### What to do
1. Copy the part of the Dadaism post below, starting at "Somehow, I do" and ending at "of the world.".
2. In the Dadaism post below, list the title and year of every Otto Dix painting given under "SELECTION OF HIS WORKS".

Source extract START

Monday, February 13, 2012

Dadaism


Capitalism was defined as the struggle between the owners of capital and those who owned nothing and had to sell their “labor power” to survive. Famously Marx predicted that capitalism would collapse under its own weight since it creates a large proletariat with interests opposed to the interests of the capitalists.
Karl Marx promoted socialism in his lifetime. This definition of capitalism tries to explain that the bourgeoise, who were the ruling class oppressed the proletariat, who were the poor with no capital. So, in essence it also states that the capitalistic form of government made the rich people richer, and the poor people poorer.
Somehow, I do not feel that the prediction of Karl Marx has come true so far. As in the modern world, we see capitalism as a thriving form of economics. Even in a country like China, where their they have a communist form of government, their policies toward business have largely been capitalistic, and China is one of the fastest growing economies of the world. 



OTTO DIX:
Otto Dix was a German painter, born in December 2, 1891. He is particularly noted for his harsh depiction of war in his paintings. He was exposed to art from an early age. Encouraged by his brother, he took up apprenticeship with the landscape painter Carl Senff. By 1910, he completed his apprenticeship and he was subsequently accepted into the Saxon School of Arts and Crafts. Over here encountered influences that would greatly shape his work. He volunteered to enlist in when world war I was declared, and kept a diary where he wrote his experiences. After the war, his experiences at the war led him to depict crippled soldiers as his first great subject. He later moved onto painting nudes, prostitutes, and often savagely, satirical portraits of celebrities from Germany’s intellectual circles. Due to his anti war stance, he became a target of the Nazis during his height of work and fame, and was subsequently removed as his position as art teacher at Dresdan Academy. This also forced him to move away from this particular realm of painting into more different themes like landscape and Christian Subjects. He continued to work until his death in 1969.

SELECTION OF HIS WORKS:

Title: Otto Dix, The Skat Players, 1920.

This painting portrays three German soldiers, all maimed from the water. Two of them miss legs and the third uses his remaining leg to hold cards, since he is missing a hand. Two of them have artificial jaws and one is missing a ear. They are all horribly deformed. Such figures were common sight in Germany and across Europe in the 1920’s. No one wanted to see this people particularly in Germany. They were a reminder of defeat. About 2.5 million people died in the war.

  Title: Otto Dix, Collapsed Trenches, 1924.
Otto Dix used landscape as an integral part of his portrayal of the war cycle. In collapsed trenches the viewer is drawn to the horror as a result of the war. Upon closer examination, we get to see images of skeletons, disarticulated limbs, and other debris of war. The landscape has been made utilized to the maxim, as much as the humans that crawl on it.

Title: Otto Dix, Corpse in a Barbed Wire, 1924

This picture neither glorifies world war I nor heroizes its soldiers, but shows the horrible realities by someone who was there. Dix, an artillery gunner in the trenches at the Somme and on the Eastern Front, focused on the aftermath of battle: dead, dying, and shell-shocked soldiers, bombed-out landscapes, and graves. Dix manipulated the images to render horror images of the war. He portrayed ghastly white bones and stripes of no mans land, leaving brilliant white patches, acid baths ate away at the images showing decaying flesh.





1 comment:

  1. you did a real good job in describing what was going on in the pictures, helped me see things i did not notice when first looking at them. Also the artist does a good job of emphasizing how brutal and deadly the wars were with his art work, showing these disfigured bodies and corpse.

Source extract END
Study material START

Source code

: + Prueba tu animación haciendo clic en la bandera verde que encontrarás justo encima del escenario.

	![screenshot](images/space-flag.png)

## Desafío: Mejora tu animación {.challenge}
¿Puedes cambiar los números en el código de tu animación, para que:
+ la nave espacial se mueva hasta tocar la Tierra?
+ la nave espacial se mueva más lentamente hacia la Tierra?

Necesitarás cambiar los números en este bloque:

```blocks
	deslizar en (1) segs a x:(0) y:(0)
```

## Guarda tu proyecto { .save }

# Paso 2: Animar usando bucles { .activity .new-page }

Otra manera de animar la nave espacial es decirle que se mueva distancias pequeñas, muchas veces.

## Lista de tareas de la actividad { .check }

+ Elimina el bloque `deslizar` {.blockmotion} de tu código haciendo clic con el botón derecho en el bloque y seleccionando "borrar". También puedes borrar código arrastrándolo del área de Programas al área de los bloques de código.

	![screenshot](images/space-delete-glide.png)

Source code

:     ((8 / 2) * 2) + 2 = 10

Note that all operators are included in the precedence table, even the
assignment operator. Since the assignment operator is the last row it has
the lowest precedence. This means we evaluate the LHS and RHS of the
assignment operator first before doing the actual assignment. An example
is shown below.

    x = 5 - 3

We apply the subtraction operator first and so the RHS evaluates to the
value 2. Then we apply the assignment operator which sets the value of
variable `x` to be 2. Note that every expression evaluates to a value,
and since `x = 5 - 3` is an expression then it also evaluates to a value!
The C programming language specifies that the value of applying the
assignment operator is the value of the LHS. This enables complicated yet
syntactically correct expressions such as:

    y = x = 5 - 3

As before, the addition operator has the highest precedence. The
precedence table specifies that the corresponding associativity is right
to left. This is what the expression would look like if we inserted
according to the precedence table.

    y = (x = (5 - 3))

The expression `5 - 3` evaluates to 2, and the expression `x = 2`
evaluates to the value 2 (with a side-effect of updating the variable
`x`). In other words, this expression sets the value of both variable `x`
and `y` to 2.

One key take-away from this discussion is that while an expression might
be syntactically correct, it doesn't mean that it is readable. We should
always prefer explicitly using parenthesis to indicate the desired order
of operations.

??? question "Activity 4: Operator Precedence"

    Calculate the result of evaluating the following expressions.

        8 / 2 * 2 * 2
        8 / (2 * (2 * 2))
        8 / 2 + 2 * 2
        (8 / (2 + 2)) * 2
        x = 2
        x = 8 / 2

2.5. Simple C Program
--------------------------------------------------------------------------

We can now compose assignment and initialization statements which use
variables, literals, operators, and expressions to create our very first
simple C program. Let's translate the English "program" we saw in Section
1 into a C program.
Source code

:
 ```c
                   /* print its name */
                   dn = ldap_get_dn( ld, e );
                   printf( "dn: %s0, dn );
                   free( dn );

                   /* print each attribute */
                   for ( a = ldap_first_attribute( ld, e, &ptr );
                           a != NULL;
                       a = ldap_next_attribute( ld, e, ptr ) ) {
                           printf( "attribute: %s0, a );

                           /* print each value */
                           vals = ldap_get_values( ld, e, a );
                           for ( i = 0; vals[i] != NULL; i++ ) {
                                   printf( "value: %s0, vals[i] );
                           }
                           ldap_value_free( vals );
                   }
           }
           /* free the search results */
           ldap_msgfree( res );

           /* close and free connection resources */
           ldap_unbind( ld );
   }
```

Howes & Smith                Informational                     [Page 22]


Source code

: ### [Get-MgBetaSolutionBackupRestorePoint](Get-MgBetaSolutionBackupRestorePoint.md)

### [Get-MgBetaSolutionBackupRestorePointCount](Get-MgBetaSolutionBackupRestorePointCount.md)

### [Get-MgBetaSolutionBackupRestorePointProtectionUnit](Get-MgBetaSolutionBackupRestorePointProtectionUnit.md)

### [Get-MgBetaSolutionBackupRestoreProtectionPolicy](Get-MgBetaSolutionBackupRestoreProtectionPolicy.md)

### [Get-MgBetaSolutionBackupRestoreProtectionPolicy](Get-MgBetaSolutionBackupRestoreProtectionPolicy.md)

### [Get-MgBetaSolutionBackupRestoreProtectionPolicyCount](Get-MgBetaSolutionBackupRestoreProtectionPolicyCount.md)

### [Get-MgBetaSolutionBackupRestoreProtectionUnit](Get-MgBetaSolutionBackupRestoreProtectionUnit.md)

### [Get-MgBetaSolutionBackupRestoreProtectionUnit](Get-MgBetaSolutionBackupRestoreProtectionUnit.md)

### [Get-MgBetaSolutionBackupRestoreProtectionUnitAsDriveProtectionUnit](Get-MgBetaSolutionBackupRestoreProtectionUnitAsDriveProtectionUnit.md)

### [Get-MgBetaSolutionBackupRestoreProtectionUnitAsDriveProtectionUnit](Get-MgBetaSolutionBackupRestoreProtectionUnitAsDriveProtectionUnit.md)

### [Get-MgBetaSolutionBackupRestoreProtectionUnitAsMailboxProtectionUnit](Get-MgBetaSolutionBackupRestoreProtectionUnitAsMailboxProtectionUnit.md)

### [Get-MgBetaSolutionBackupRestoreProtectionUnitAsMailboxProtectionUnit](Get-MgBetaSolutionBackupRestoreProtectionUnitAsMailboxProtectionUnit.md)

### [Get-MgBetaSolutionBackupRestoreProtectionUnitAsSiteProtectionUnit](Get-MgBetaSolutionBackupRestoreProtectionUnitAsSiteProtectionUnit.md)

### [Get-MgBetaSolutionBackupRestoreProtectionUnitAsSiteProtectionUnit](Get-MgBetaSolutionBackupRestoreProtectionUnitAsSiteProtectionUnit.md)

Study material END

### Written responses
1.
Somehow, I do not feel that the prediction of Karl Marx has come true so far. As in the modern world, we see capitalism as a thriving form of economics. Even in a country like China, where their they have a communist form of government, their policies toward business have largely been capitalistic, and China is one of the fastest growing economies of the world.

2.
- The Skat Players, 1920
- Collapsed Trenches, 1924
- Corpse in a Barbed Wire, 1924